Nicht im Beteiligungsbericht enthalten sind die Gehälter der Sparkassendirektoren. Der Chef der Marburger Sparkasse dürfte ein Gehalt von ca. 300.000 Euro haben und damit der lokale Spitzenverdiener in einem öffentlichen Amt sein. Die Gehälter der stellvertretenden Direktoren bei der Sparkasse dürften deutlich hinter dem der Vorstandssitzenden liegen. Allerdings profitieren von der Sparkasse auch noch Landrat Robert Fischbach (jetzt Landrätin Kirsten Fründt – red.) und Oberbürgermeister Vaupel.
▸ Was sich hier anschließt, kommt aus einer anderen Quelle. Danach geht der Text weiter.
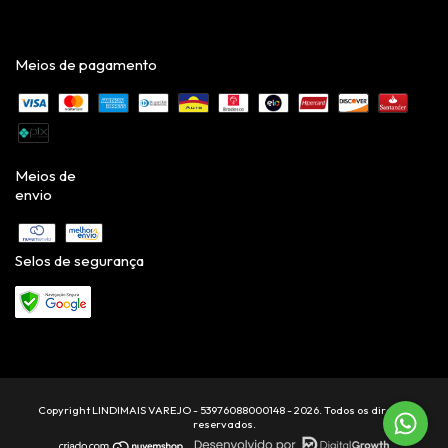
Meios de pagamento
Meios de
envio
Selos de segurança
Copyright LINDIMAIS VAREJO - 53976088000148 - 2026. Todos os direitos
reservados.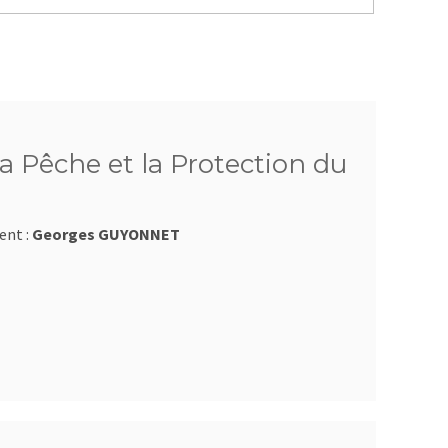
a Pêche et la Protection du
ent :
Georges GUYONNET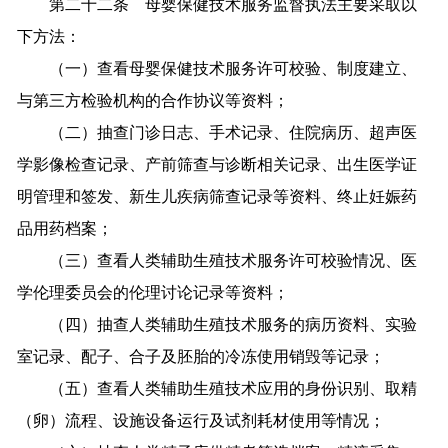
第二十二条 母婴保健技术服务监督执法主要采取以
下方法：
（一）查看母婴保健技术服务许可校验、制度建立、
与第三方检验机构的合作协议等资料；
（二）抽查门诊日志、手术记录、住院病历、超声医
学影像检查记录、产前筛查与诊断相关记录、出生医学证
明管理和签发、新生儿疾病筛查记录等资料、终止妊娠药
品用药档案；
（三）查看人类辅助生殖技术服务许可校验情况、医
学伦理委员会的伦理讨论记录等资料；
（四）抽查人类辅助生殖技术服务的病历资料、实验
室记录、配子、合子及胚胎的冷冻使用销毁等记录；
（五）查看人类辅助生殖技术应用的身份识别、取精
（卵）流程、设施设备运行及试剂耗材使用等情况；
Beide bekommen von der Sparkasse jährlich neben ihrem Beamtengehalt ca. 15.000 Euro an Zuwendung für ihre Tätigkeit als Verwaltungsräte.
Den vollständigen Beteiligungsbericht gibt es schriftlich bei der Stadt oder im Internet im Portal der Stadt Marburg (www.marburg.de) per Suchwort Beteiligungsbericht, inzwischen die Ausgabe 2013 mit den aktuellen Zahlen.
Wie die Tarfiverhandlungen öffentlichen Dienst ausgehen, bleibt abzuwarten. In jedem Fall liegt in der Struktur der Gewerkschaftsforderung von 100 Euro monatlich für alle und 3,5 Prozent ein gewisser Ausgleich für die überwiegende Zahl derjenigen mit geringen Gehältern (bei Müllabfuhr, Erzieherinnen in Kindergärten und und Busfahrer). Für alle mit niedriger Bezahlung bringt ein fester Sockelbetrag von 100 Euro im Monat deutlich mehr Zuwachs als eine reine prozentuale Erhöhung, von der vor allem die hohen Gehaltsgruppen profitieren.